>>>

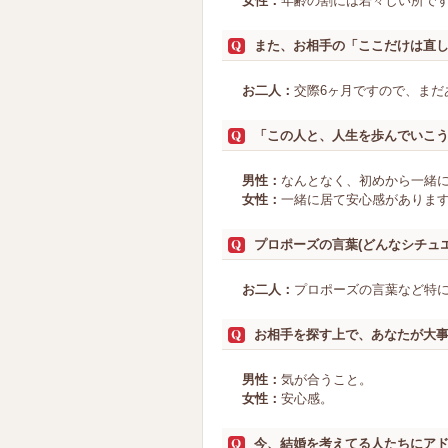
女性：
年齢の割には若々しい所で
また、お相手の「ここだけは直
お二人：
交際6ヶ月ですので、ま
「この人と、人生を歩んでいこ
男性：
なんとなく、初めから一緒
女性：
一緒に居て安心感がありま
プロポーズの言葉(どんなシチュ
お二人：
プロポーズの言葉など特
お相手を探す上で、あなたが大
男性：
気が合うこと。
女性：
安心感。
今、結婚を考えてる人たちにア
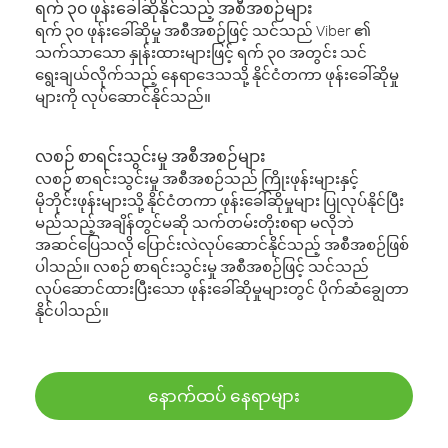
ရက် ၃၀ ဖုန်းခေါ်ဆိုနိုင်သည့် အစီအစဉ်များ
ရက် ၃၀ ဖုန်းခေါ်ဆိုမှု အစီအစဉ်ဖြင့် သင်သည် Viber ၏
သက်သာသော နှုန်းထားများဖြင့် ရက် ၃၀ အတွင်း သင်
ရွေးချယ်လိုက်သည့် နေရာဒေသသို့ နိုင်ငံတကာ ဖုန်းခေါ်ဆိုမှု
များကို လုပ်ဆောင်နိုင်သည်။
လစဉ် စာရင်းသွင်းမှု အစီအစဉ်များ
လစဉ် စာရင်းသွင်းမှု အစီအစဉ်သည် ကြိုးဖုန်းများနှင့်
မိုဘိုင်းဖုန်းများသို့ နိုင်ငံတကာ ဖုန်းခေါ်ဆိုမှုများ ပြုလုပ်နိုင်ပြီး
မည်သည့်အချိန်တွင်မဆို သက်တမ်းတိုးစရာ မလိုဘဲ
အဆင်ပြေသလို ပြောင်းလဲလုပ်ဆောင်နိုင်သည့် အစီအစဉ်ဖြစ်
ပါသည်။ လစဉ် စာရင်းသွင်းမှု အစီအစဉ်ဖြင့် သင်သည်
လုပ်ဆောင်ထားပြီးသော ဖုန်းခေါ်ဆိုမှုများတွင် ပိုက်ဆံချွေတာ
နိုင်ပါသည်။
နောက်ထပ် နေရာများ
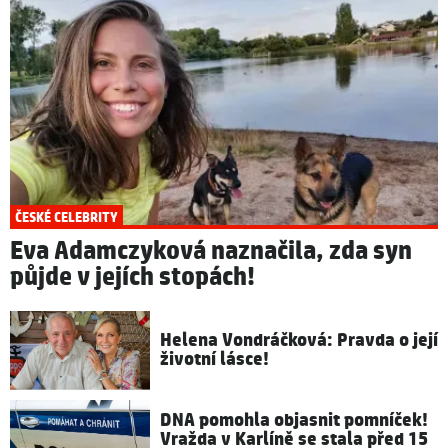
ČESKÉ CELEBRITY
Eva Adamczyková naznačila, zda syn
půjde v jejích stopách!
Helena Vondráčková: Pravda o její
životní lásce!
DNA pomohla objasnit pomníček!
Vražda v Karlíně se stala před 15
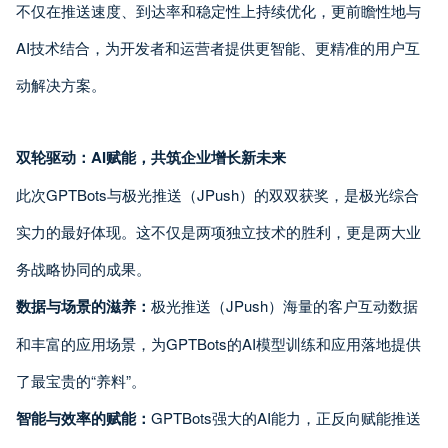
不仅在推送速度、到达率和稳定性上持续优化，更前瞻性地与
AI技术结合，为开发者和运营者提供更智能、更精准的用户互
动解决方案。
双轮驱动：AI赋能，共筑企业增长新未来
此次GPTBots与极光推送（JPush）的双双获奖，是极光综合
实力的最好体现。这不仅是两项独立技术的胜利，更是两大业
务战略协同的成果。
数据与场景的滋养：
极光推送（JPush）海量的客户互动数据
和丰富的应用场景，为GPTBots的AI模型训练和应用落地提供
了最宝贵的“养料”。
智能与效率的赋能：
GPTBots强大的AI能力，正反向赋能推送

<<<

→ What is being asked: Reproduce every line unchanged from the start of the records through the line containing "今、結婚を考えてる人たちにア", both ends included, and leave the pictures out of your answer.

→ Reply to the task:
女性：
年齢の割には若々しい所で
また、お相手の「ここだけは直
お二人：
交際6ヶ月ですので、ま
「この人と、人生を歩んでいこ
男性：
なんとなく、初めから一緒
女性：
一緒に居て安心感がありま
プロポーズの言葉(どんなシチュ
お二人：
プロポーズの言葉など特
お相手を探す上で、あなたが大
男性：
気が合うこと。
女性：
安心感。
今、結婚を考えてる人たちにア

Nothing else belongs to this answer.